Floating point Co-processor question

Does anyone used the micromega um-FPU v3.1 or 64 (Micromega: Products), if yes how fast do you get the results form it to arduino (i want to use I2C)?
I'm thinking to use it because it has fast 12bit ADC and also to make floating point calculations (for gps, motors and others)
but i'm afraid that the time gained in the calculations or analog reads will be lost in the communication time with the 328 chip.

Thank you

If you search in the upper right for micromega you find several threads, might be usefull ...

i'm afraid that the time gained in the calculations or analog reads will be lost in the communication time with the 328 chip.

I haven't looked at the numbers but I'd say that would be the case.

There is an SPI version of that chip, that would be 5-10x faster.


Rob

gvi70000:
Does anyone used the micromega um-FPU v3.1 or 64 (Micromega: Products), if yes how fast do you get the results form it to arduino (i want to use I2C)?
I'm thinking to use it because it has fast 12bit ADC and also to make floating point calculations (for gps, motors and others)
but i'm afraid that the time gained in the calculations or analog reads will be lost in the communication time with the 328 chip.

Thank you

Well the V3.1 datasheet gives performance speeds for all the instructions starting on pdf page 31. What I don't recall seeing is timing performance of the standard arduino software floating point functions and without that it's hard to estimate the improvement possible. Maybe the datasheet gives some comparisons? :

Note the chip also supports SPI communications with an arduino as well as serial and I2C and would be the fastest method I believe. The also have an arduino library to support usage of the chip. If you do get one be sure to let us know how it works out for you.

Lefty

Hi,
thanks for the reply's.
I can't use SPI because i don't have enough pins to use so i will need to use I2C.
I want to use the chip for:

  1. Get and process NMEA string from a GPS;
  2. Process data from accelerometer, gyroscope and magnetometer;
  3. Read two sensors.

At this moment i use FastAnalogRead to improve the speed when reading the sensors(on A1, A2 of arduino), i get the data from GPS
using Rx/Tx and make all the math on arduino (float to long long integer).

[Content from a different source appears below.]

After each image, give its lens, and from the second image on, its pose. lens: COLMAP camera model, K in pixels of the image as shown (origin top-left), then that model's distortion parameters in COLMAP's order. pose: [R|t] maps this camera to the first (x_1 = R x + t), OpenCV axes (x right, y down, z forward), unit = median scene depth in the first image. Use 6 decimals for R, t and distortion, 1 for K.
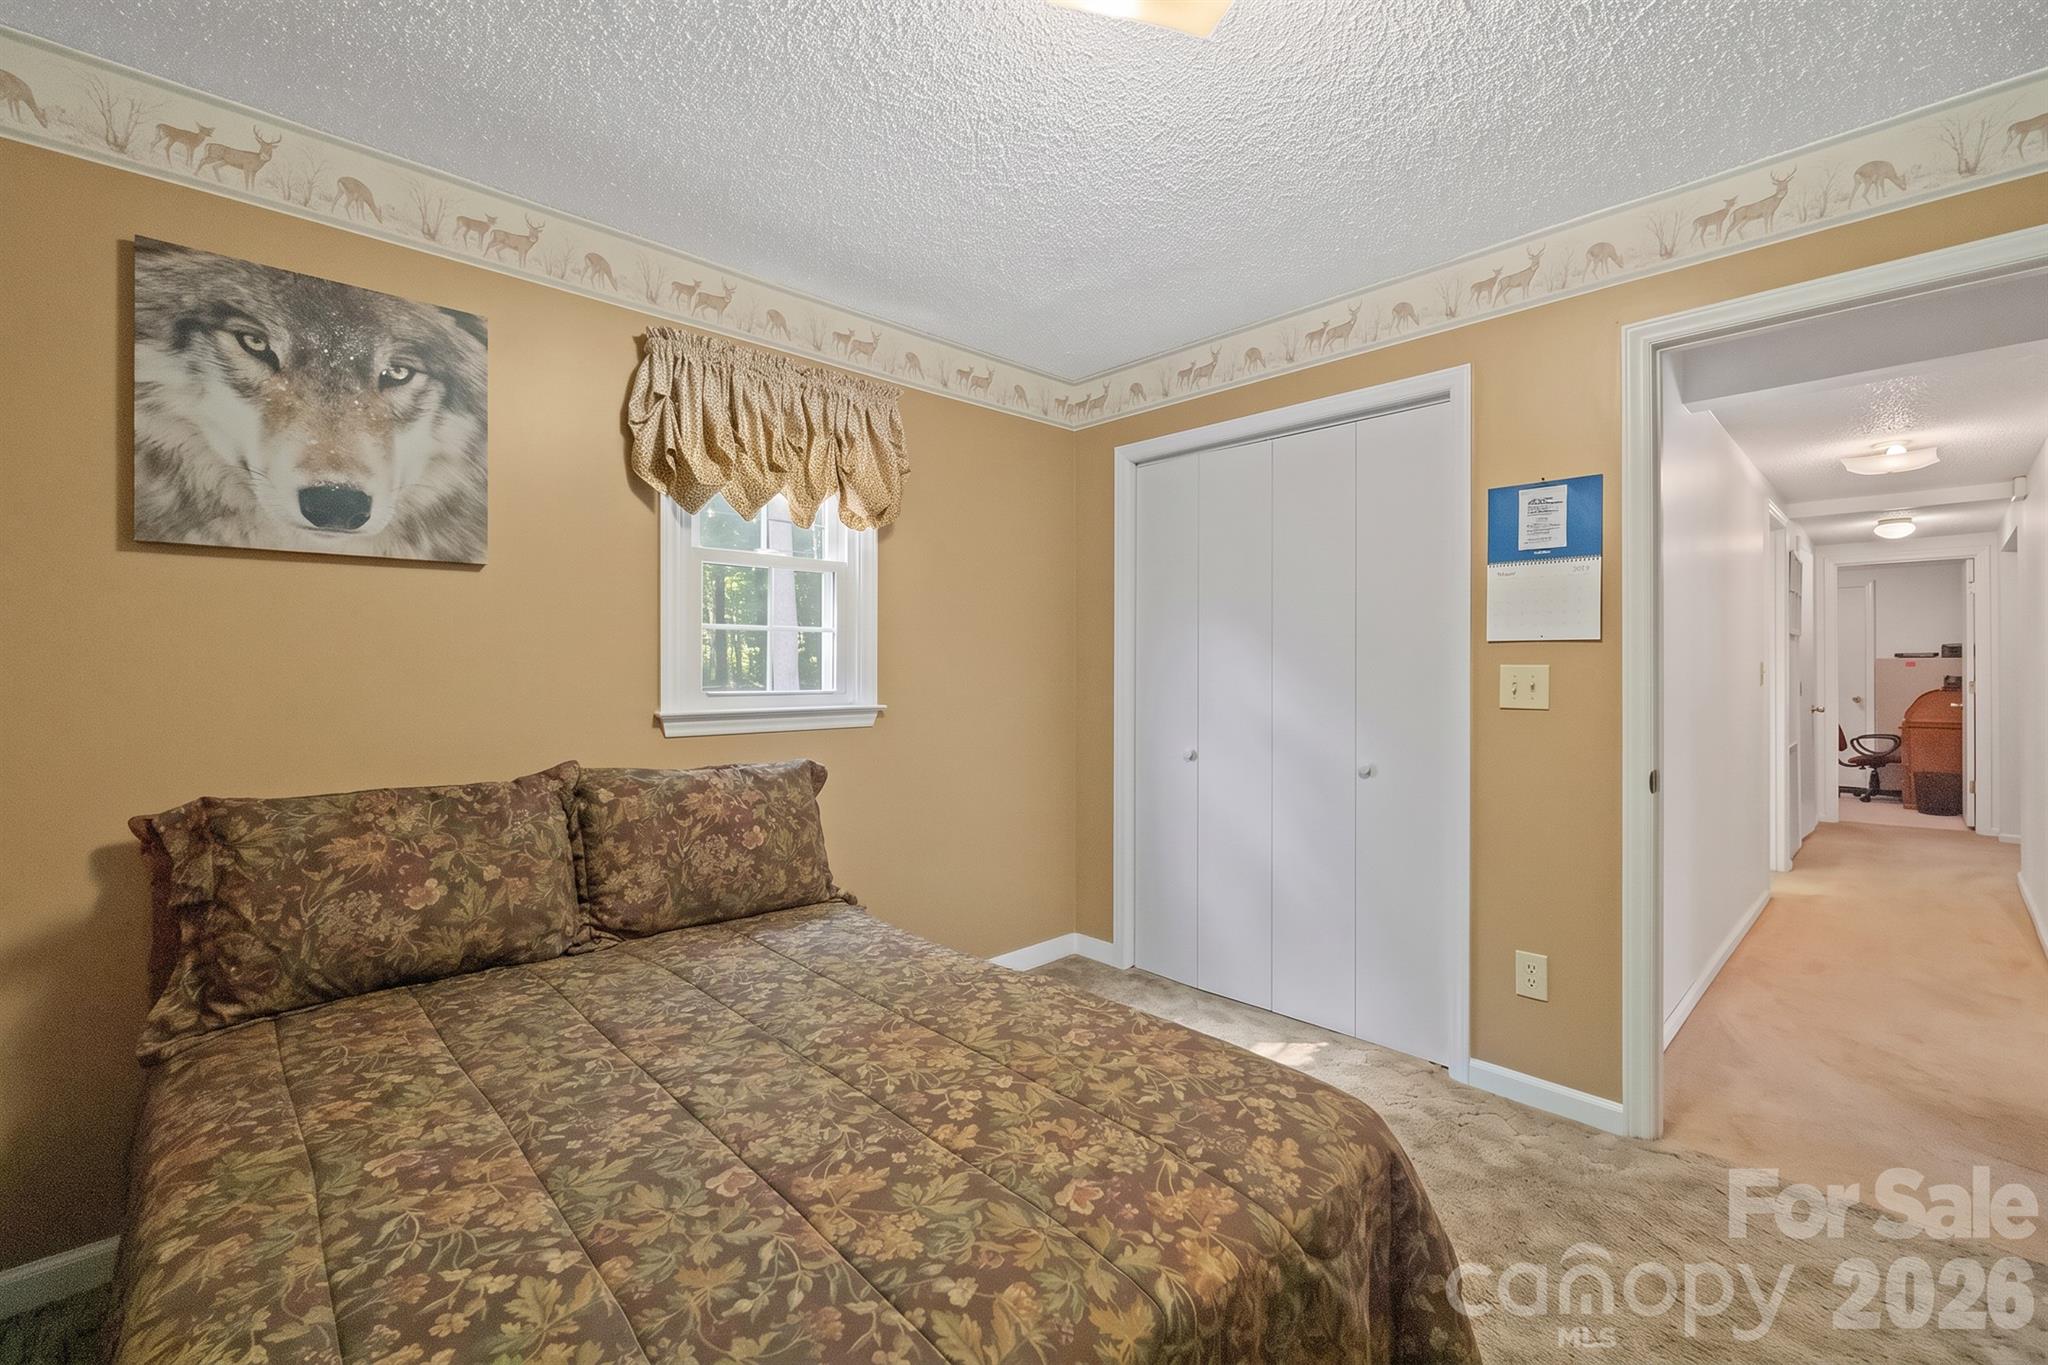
lens RADIAL K [[883.9, 0, 1031.9], [0, 883.9, 676.4], [0, 0, 1]] dist [-0.011939, 0.000671]
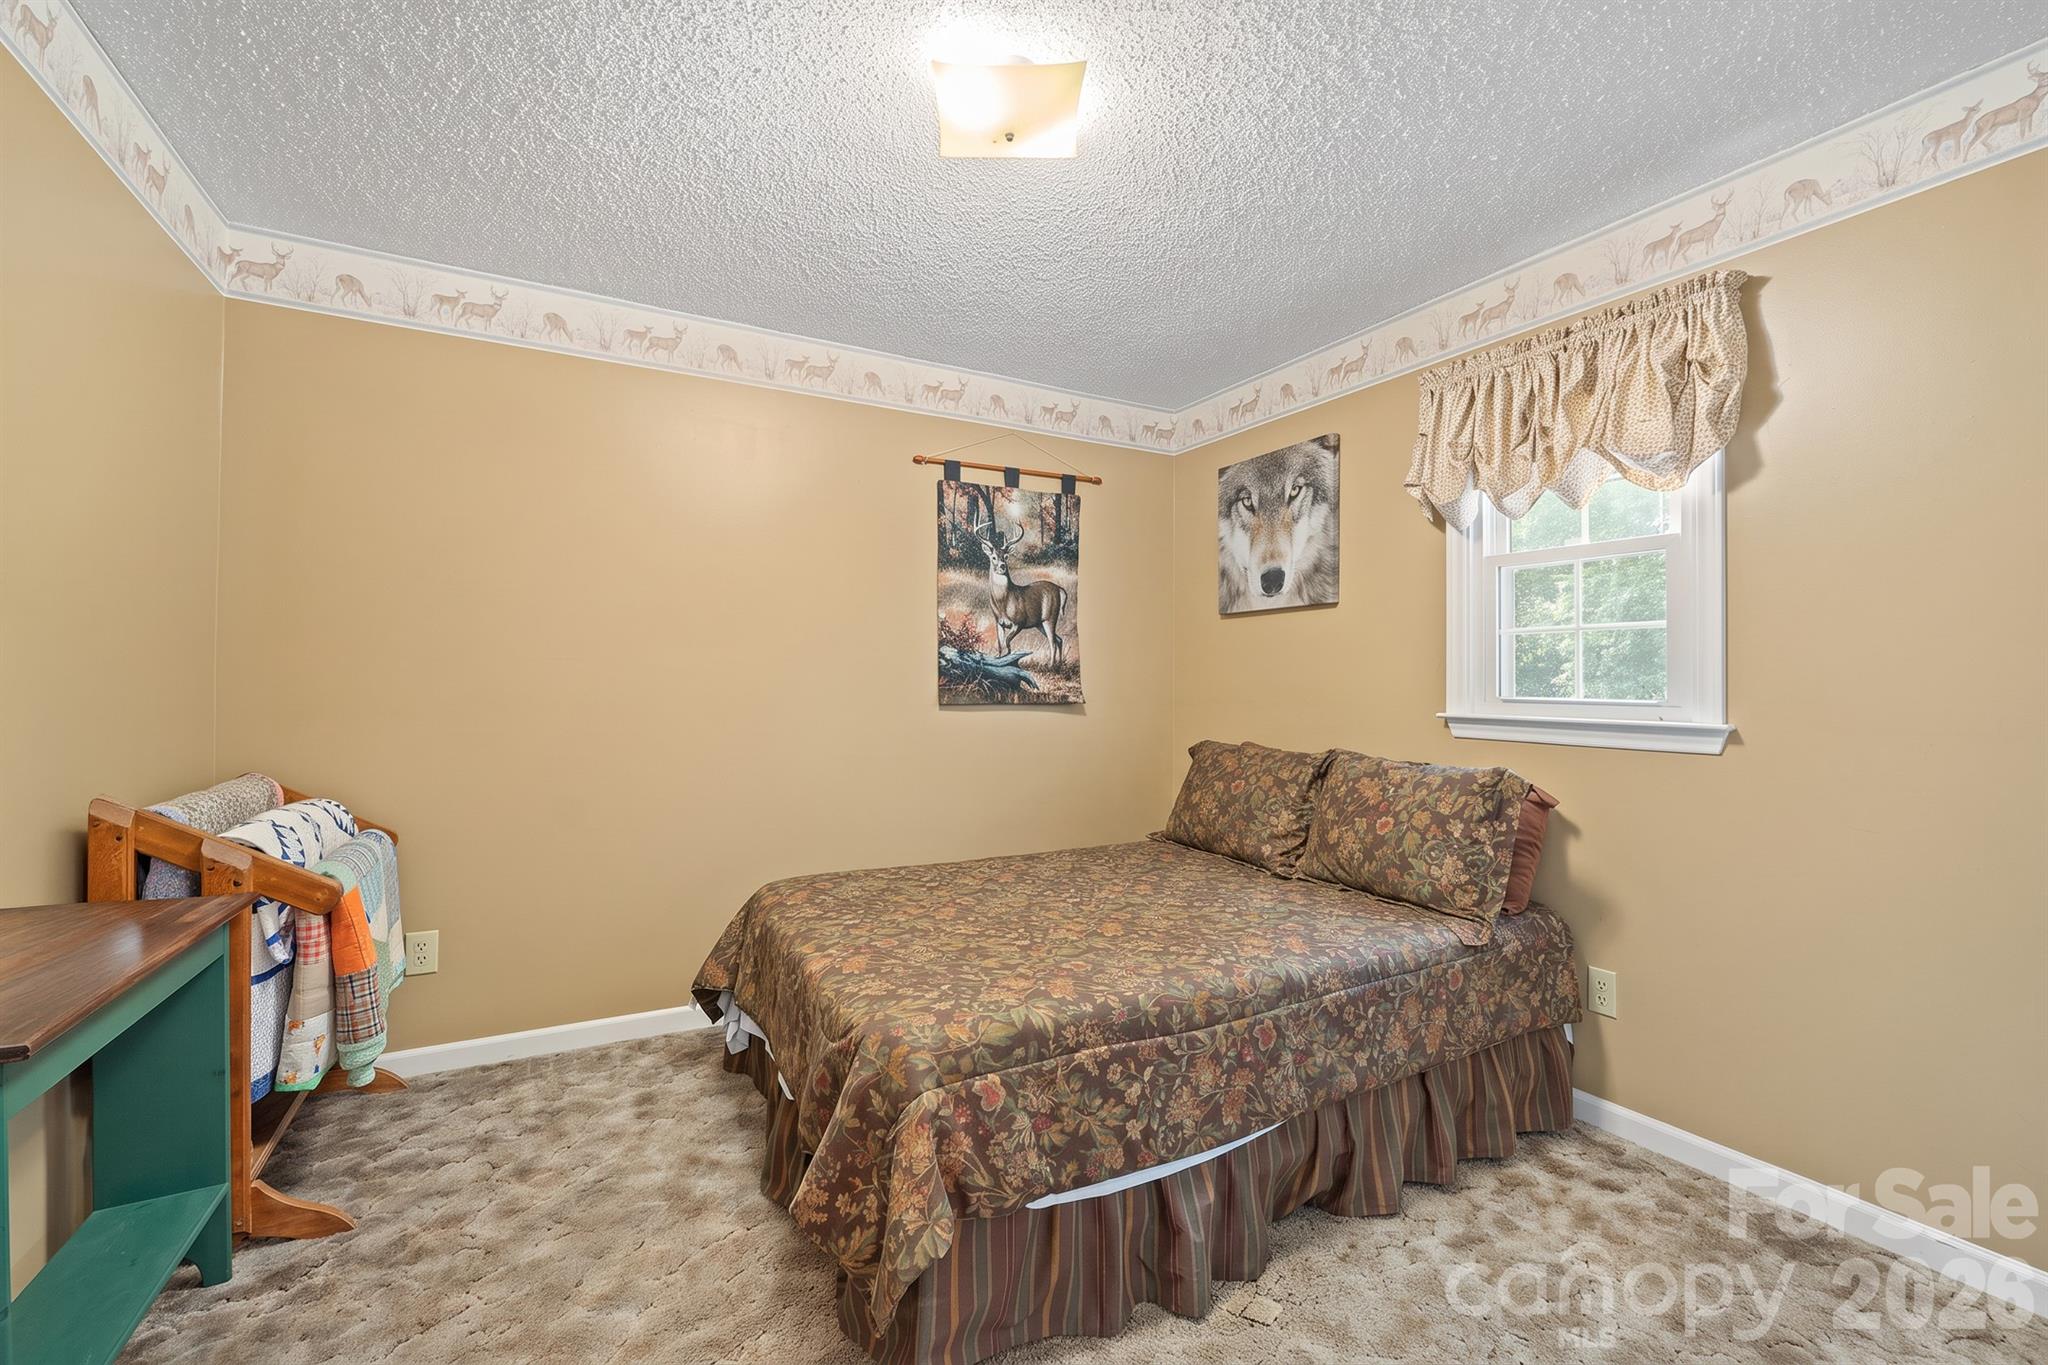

From what i've read in the data sheet i can store custom functions in the FPU that will unload loats om math operation from 328.
It can communicate with the GPS and also do the string processing and last but not least it has 2x12bit fast ADC.

I did read the posts from this forum but none answered may questions.

My main concern here is that i will invest extra money on the chip but the speed gain will be lost in the communication time between
arduino and the chip.

gvi70000:
I did read the posts from this forum but none answered may questions.

The Micromega site has a link to a dedicated forum. Maybe you can ask about I2C performance there.

I can't use SPI because i don't have enough pins to use so i will need to use I2C.

Can you not run the things currently connected to the SPI on something else. SPI is a bus you know so you can run more than one thing on it, all you need is another enable line.
The key point you are missing was that without knowing how fast the arduino floating point methods are it is imposable to say if you would get an over all speed improvement. It is that metric you need to find.

Hi,

I've put the same question to their support, but till now i've got no reply.
@Mike For now i do the GPS data processing + 9DOF sensor + the calculations to get the local sidereal time, azimuth and altitude of an celestial object
using Arduino + float to long long integer to make the calculation and it works, but i think is slow (over 600ms).

By connecting the GPS directly to FPU i will save 2 pins on arduino and by the ADC i will save 2 analog pins and use them as digital. In this case i can remap my current configuratin
and use 3 wire SPI to comunicate with the chip.

If that chip can't do better than 600mS for anything it has no point in life :slight_smile:

How about you write a test loop that does 100000 long multiplies (or whatever is appropriate to your app) to get the metric Mike suggested. Then compare that against the documentation for the FPU chip.


Rob

Graynomad:
If that chip can't do better than 600mS for anything it has no point in life :slight_smile:

I don't think that was the original concern. There is no question the chip can do the math faster. The concern was would sending the data round trip over I2C result in a total calculation time less than 600ms.